Ideally, you want this blue line to be just below where the ground strap makes
the sharp bend and above the weld. If you advance the ignition too far the blue
will disappear off the strap and the strap will pick up rainbow colors (blues
and greens). The next step beyond that is to start melting the strap from the
tip end and detonation. When you are close to the correct timing then only
change the timing by one degree at a time. If you ignition system has the
capability of adjusting the timing of each cylinder independently (ICT) then
you can use that feature to have the blue line in the same position on all the
plugs. First, adjust the basic timing to get as many of the plugs to have the
blue line just at the sharp bend in the strap. Now adjust the ICT to move the
blue line to the same point on the remaining plugs. Once all the plugs read the
same you can advance the ignition a little at a time to put the blue line just
above the weld on the strap or whatever point gives you the best performance.
Other Things To Look For
The round flat circular area of the plug at the end the threads should be dark
gray or flat black and should not be sooty. If it is sooty then it can mean
that your plug has not been tightened enough and you are sucking and blowing
fuel and air past the threads of the plug.
Detonation shows up on the plugs as spotting on the porcelain. There are two
different types of spotting seen. One type appears as just black spots and the
other appears as little bright spots like diamonds. The black spots (look like
pepper sprinkled on the plug) indicate a little too much heat on the plug which
causes detonation by having the heated plug fire off the mixture prior to the
spark firing.

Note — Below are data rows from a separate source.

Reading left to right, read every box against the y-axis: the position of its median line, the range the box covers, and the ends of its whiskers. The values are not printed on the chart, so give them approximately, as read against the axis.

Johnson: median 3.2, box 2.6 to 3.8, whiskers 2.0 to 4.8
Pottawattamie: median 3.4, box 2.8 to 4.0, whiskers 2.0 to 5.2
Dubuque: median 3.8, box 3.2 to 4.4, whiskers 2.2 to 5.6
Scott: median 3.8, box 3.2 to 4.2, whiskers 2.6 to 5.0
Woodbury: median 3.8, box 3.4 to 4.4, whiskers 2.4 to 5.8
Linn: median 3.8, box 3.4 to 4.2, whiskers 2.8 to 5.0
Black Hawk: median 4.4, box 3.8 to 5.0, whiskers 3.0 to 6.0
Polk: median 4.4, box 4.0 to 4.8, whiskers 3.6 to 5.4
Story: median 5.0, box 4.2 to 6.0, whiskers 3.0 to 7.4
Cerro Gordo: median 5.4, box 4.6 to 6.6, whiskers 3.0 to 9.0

This creates two flame fronts that collide and can cause great
amounts of damage. If you see black spots on the porcelain and you know the
tune-up is correct then you may need a colder plug. If you are not sure then
increase the carburetor jet size slightly, take out some timing, or go to a
colder plug. If you hold the plug in the sun and you see what appears to be
small diamonds on the porcelain then your detonation is severe enough to be
blowing off the aluminum from your piston and you need to add fuel and/or take
out timing now.
Spark Plug Heat Range
If you keep on adding timing until your finish MPH falls off but you still have
no color on the plug’s ground strap but the porcelain has good color then
your plug is too cold.
If you have lots of color on the ground strap but the porcelain is clean and
white then the plug heat range is too hot. The heat from the plug is cleaning
of the fuel ring from the porcelain.